The prize is the department’s highest honor, led by Chairperson and Mathematics professor Lawrence Choraszewski, who was the recipient of the award in 2005.
“It’s still surreal to me,” said Choraszewski. “It feels like a personal calling to lift others up the same way I was supported when I was a student here.”
According to Choraszewski, these aren’t your average students. Beyond having near-perfect math grades, this year’s winners stood out because of their “service-driven” mindset. These are the tutors and leaders who step up when nobody asks them to.
What’s most inspiring about this year’s group is that they aren’t all “natural-born” math geniuses. Two of the winners actually shared stories of struggling with the subject in high school.
First place winner, Sophia Mark, is a familiar face to anyone entering the Learning Center. She’s a Math Tutor, a Lead for the PAL (Peer Assisted Learning) Program and the President of the Math and Physics Club, but her path to the top was a long one. Despite falling in love with the “logic” of math at age five, Mark graduated in the bottom 25% of her high school class with a 1.6 GPA.
She came to Schoolcraft with one goal: to master the subject she loved. After seven math classes (all the way up to Differential Equations) and taking the AMATYC math competition five times, Mark is heading to the University of Michigan in Ann Arbor this fall for Industrial and Operations Engineering.
For Mark, the $3,000 prize is more than just a trophy.
“Just knowing that I’ve been seen and recognized as a student who excels in math… it’s a really big deal,”said Mark.

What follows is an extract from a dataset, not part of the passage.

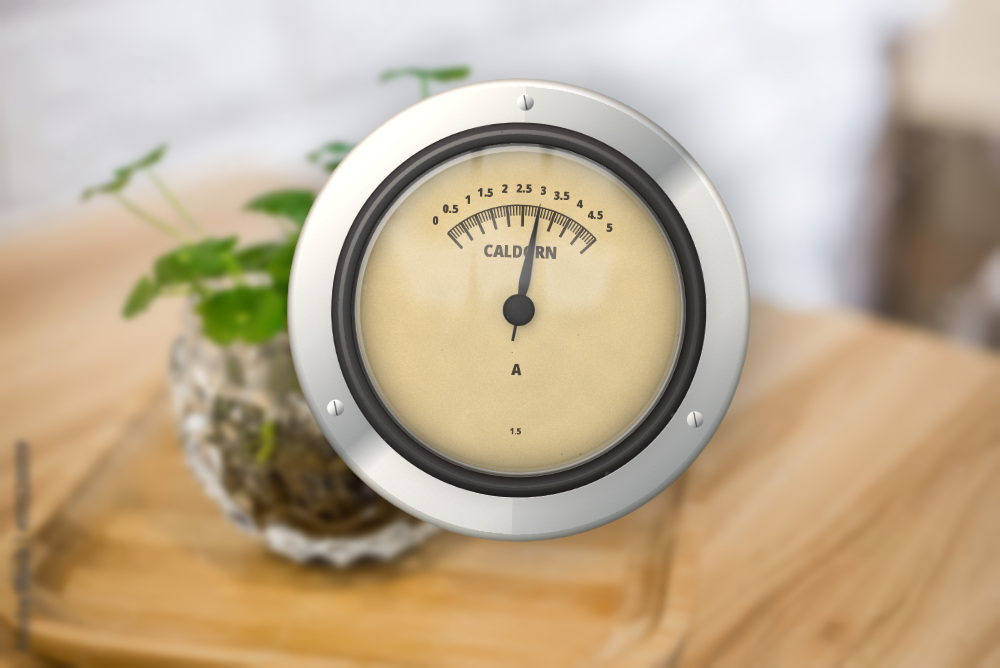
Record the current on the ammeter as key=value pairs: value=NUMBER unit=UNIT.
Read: value=3 unit=A
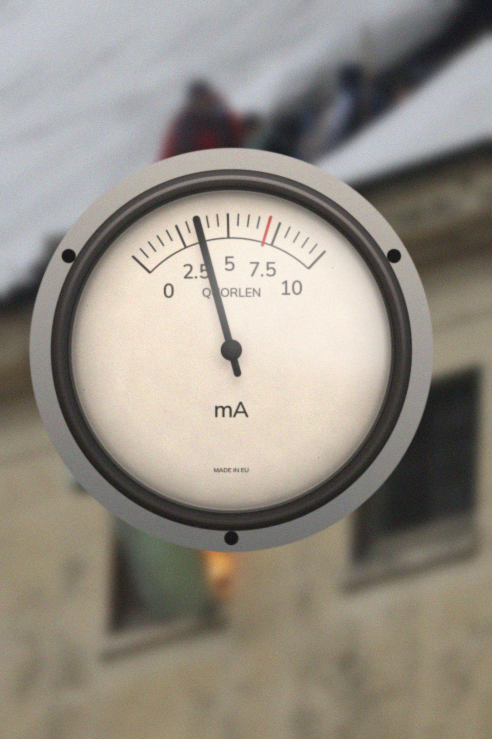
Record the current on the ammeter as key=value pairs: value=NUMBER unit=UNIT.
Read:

Second place winner Tobi Lile is proof that math is a tool for building the future. He admitted that he started Calculus 1 with a lot of doubt, feeling like high school hadn’t prepared him for the grind of engineering. Lile didn’t just survive the class; he mastered it, and then founded the A3 Engineering Club, a club where students build actual aerospace projects. The club’s biggest accomplishment was to build a fully electric 5-foot wingspan RC plane, which has executed many successful flights. The project was such a great accomplishment, he shared it with the Board of Trustees, and also presented it at the 2026 STEAM@Schoolcraft conference last month.
“I used math not only in theory, but to build something real,” said Lile. Between studying supersonic jet designs and an internship as Quality Assurance Engineer at Hino Motors Manufacturing U.S.A., Lile has stayed busy. He’s headed to Boeing this summer before transferring to University of Michigan, Ann Arbor for Mechanical Engineering. He plans to join the MASA student rocketry team at U of M, and dreams of working for Boeing after graduation.
The surprises didn’t stop with the top two spots. Third place winner Faisal Alnakhala, an Honors student and PTK officer, had a confession of his own: “Funny enough, I failed high school algebra,” said Alnakhala.
Everything changed at Schoolcraft when he realized he was “flying through” Calculus 1. Now a tutor himself, Alnakhala says helping others has shown him how differently everyone’s brain works – but that the same goal is attainable with enough hard work and dedication. He’s headed to Wayne State for a dual program in Electrical and Computer Engineering.
Supported by local donors and the Schoolcraft Foundation, the Pythagorean Prize is a reminder that the community is willing to bet on STEM students. As Mark put it, it’s about passion. She didn’t come to college just because it was the “next step,” she came to do math. And clearly, that passion has paid off.